- _Vos tâches_:
1 – D'après le passage cité ci-dessous, le numérique d'aujourd'hui est l'ère de quoi ? Énumérez tout ce qu'il mentionne.
2 – Dans le passage cité ci-dessous, combien d'objets connectés ont « publié » des données en cette journée d'automne 2016 ?

L’Evaluation des politiques publiques a l’heure du numérique.
Intervention de Florence Durand-Tornare – ENA – 22 septembre 2016
Colloque organisé par la Société Française d’Evaluation sur le thème
LE DEFI DE LA REVOLUTION FOUDROYANTE DU NUMERIQUE
Big DATA et Open DATA, quels enjeux pour l’évaluation ? Quels apports pour la démocratie participative et le développement territorial ?
» Le Numérique ajoute à la révolution de l’Internet. Dans les années 2000 Internet c’est l’espace mondial d’accès à la connaissance, à la collaboration, au commerce et aux loisirs qui surgit à la portée de tous. Le numérique aujourd’hui c’est l’ère de la mobilité, des objets connectés, de l’intelligence artificielle et de la robotisation. Internet et numérique composent un univers matériel et immatériel dont l’énergie est « la » donnée, vocable global rassurant face au volume immense de l’addition des données. En cette journée d’automne 2016, 2,5 exaoctets de données ont été « publiées » par 2,5 milliards d’êtres humains et 6 milliards d’objets connectés (sources croisées bien que peu vérifiables !). C’est le » big data » qui permet d’adapter les stratégies des organisations en fournissant des informations critiques pour des actions ciblées. Il peut permettre d’accéder à des opportunités d’affaires et contrôler certains risques. Cette « arme de l’économie moderne » peut servir aussi au secteur public pour mieux produire la gestion locale et mesurer le développement local. Entremêlés ces flux inondent les territoires de rhizomes d’informations, de documents, d’images, de chiffres. Les directions des systèmes d’information des collectivités s’engagent courageusement dans l’organisation de la collecte et l’analyse pour produire et offrir des services souvent essentiels comme l’accès aux droits, aux démarche et aux services.

- _Données enregistrées_:

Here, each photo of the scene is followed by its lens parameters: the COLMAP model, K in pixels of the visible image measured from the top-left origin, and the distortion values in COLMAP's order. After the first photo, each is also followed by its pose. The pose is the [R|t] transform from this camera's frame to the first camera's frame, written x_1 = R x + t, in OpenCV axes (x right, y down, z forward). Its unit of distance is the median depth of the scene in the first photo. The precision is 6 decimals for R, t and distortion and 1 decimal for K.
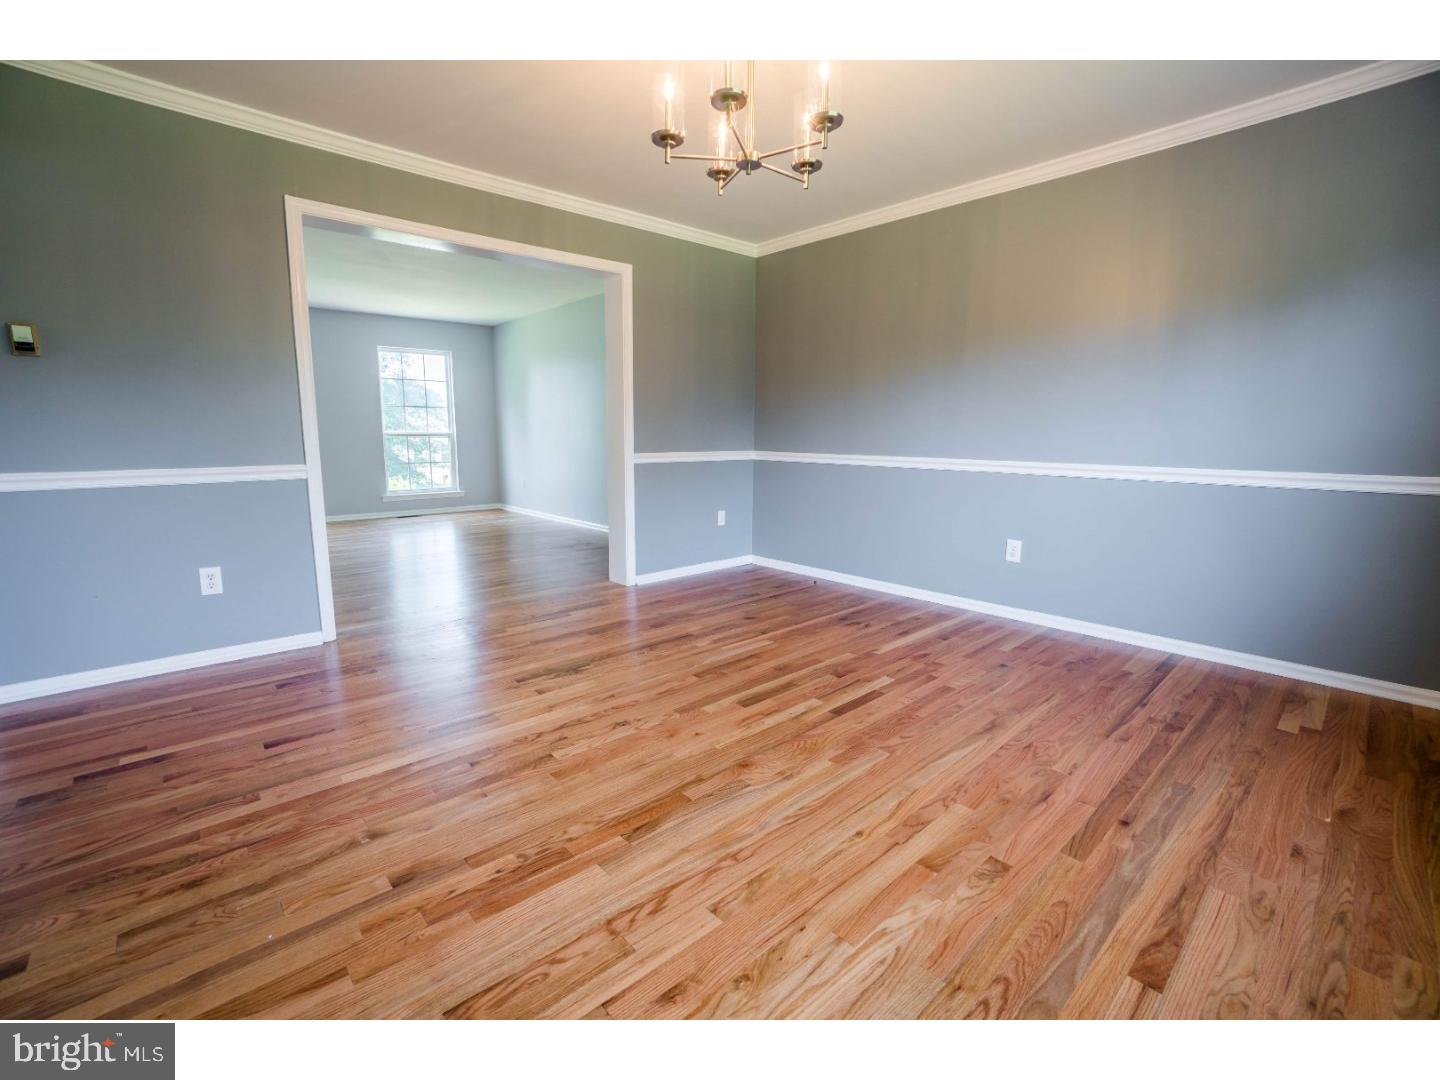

- _Réponses rédigées_:
1 – La mobilité, les objets connectés, l'intelligence artificielle et la robotisation.

2 – 6 milliards d'objets connectés.